----- Supplied data -----

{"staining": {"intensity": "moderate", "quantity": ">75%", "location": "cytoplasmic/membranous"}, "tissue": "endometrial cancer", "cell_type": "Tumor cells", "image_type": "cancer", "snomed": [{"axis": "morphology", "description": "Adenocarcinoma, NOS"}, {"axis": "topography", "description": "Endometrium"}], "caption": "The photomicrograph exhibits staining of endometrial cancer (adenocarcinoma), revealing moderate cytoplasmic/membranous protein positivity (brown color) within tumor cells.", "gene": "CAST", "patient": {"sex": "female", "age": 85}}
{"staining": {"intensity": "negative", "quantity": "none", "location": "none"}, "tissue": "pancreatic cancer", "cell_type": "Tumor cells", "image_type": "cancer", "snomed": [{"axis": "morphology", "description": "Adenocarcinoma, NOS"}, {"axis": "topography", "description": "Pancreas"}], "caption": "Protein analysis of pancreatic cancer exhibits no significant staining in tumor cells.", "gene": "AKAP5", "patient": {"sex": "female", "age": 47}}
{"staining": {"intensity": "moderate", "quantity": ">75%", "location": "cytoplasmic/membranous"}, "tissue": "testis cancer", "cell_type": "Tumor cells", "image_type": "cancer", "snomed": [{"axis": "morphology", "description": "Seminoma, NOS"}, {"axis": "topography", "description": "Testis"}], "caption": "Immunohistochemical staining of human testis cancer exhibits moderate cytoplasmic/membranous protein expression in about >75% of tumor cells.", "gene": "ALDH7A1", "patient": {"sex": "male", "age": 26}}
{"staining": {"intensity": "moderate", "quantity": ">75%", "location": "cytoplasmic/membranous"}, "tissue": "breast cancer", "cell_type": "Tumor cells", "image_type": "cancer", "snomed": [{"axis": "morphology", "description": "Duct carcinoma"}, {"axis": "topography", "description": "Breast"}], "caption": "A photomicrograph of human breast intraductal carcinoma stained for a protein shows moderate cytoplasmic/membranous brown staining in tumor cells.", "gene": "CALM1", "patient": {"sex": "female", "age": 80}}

-----

Exact copies of the lines from the start of the data up to the line holding "staining of human", both included, are all that is needed.

{"staining": {"intensity": "moderate", "quantity": ">75%", "location": "cytoplasmic/membranous"}, "tissue": "endometrial cancer", "cell_type": "Tumor cells", "image_type": "cancer", "snomed": [{"axis": "morphology", "description": "Adenocarcinoma, NOS"}, {"axis": "topography", "description": "Endometrium"}], "caption": "The photomicrograph exhibits staining of endometrial cancer (adenocarcinoma), revealing moderate cytoplasmic/membranous protein positivity (brown color) within tumor cells.", "gene": "CAST", "patient": {"sex": "female", "age": 85}}
{"staining": {"intensity": "negative", "quantity": "none", "location": "none"}, "tissue": "pancreatic cancer", "cell_type": "Tumor cells", "image_type": "cancer", "snomed": [{"axis": "morphology", "description": "Adenocarcinoma, NOS"}, {"axis": "topography", "description": "Pancreas"}], "caption": "Protein analysis of pancreatic cancer exhibits no significant staining in tumor cells.", "gene": "AKAP5", "patient": {"sex": "female", "age": 47}}
{"staining": {"intensity": "moderate", "quantity": ">75%", "location": "cytoplasmic/membranous"}, "tissue": "testis cancer", "cell_type": "Tumor cells", "image_type": "cancer", "snomed": [{"axis": "morphology", "description": "Seminoma, NOS"}, {"axis": "topography", "description": "Testis"}], "caption": "Immunohistochemical staining of human testis cancer exhibits moderate cytoplasmic/membranous protein expression in about >75% of tumor cells.", "gene": "ALDH7A1", "patient": {"sex": "male", "age": 26}}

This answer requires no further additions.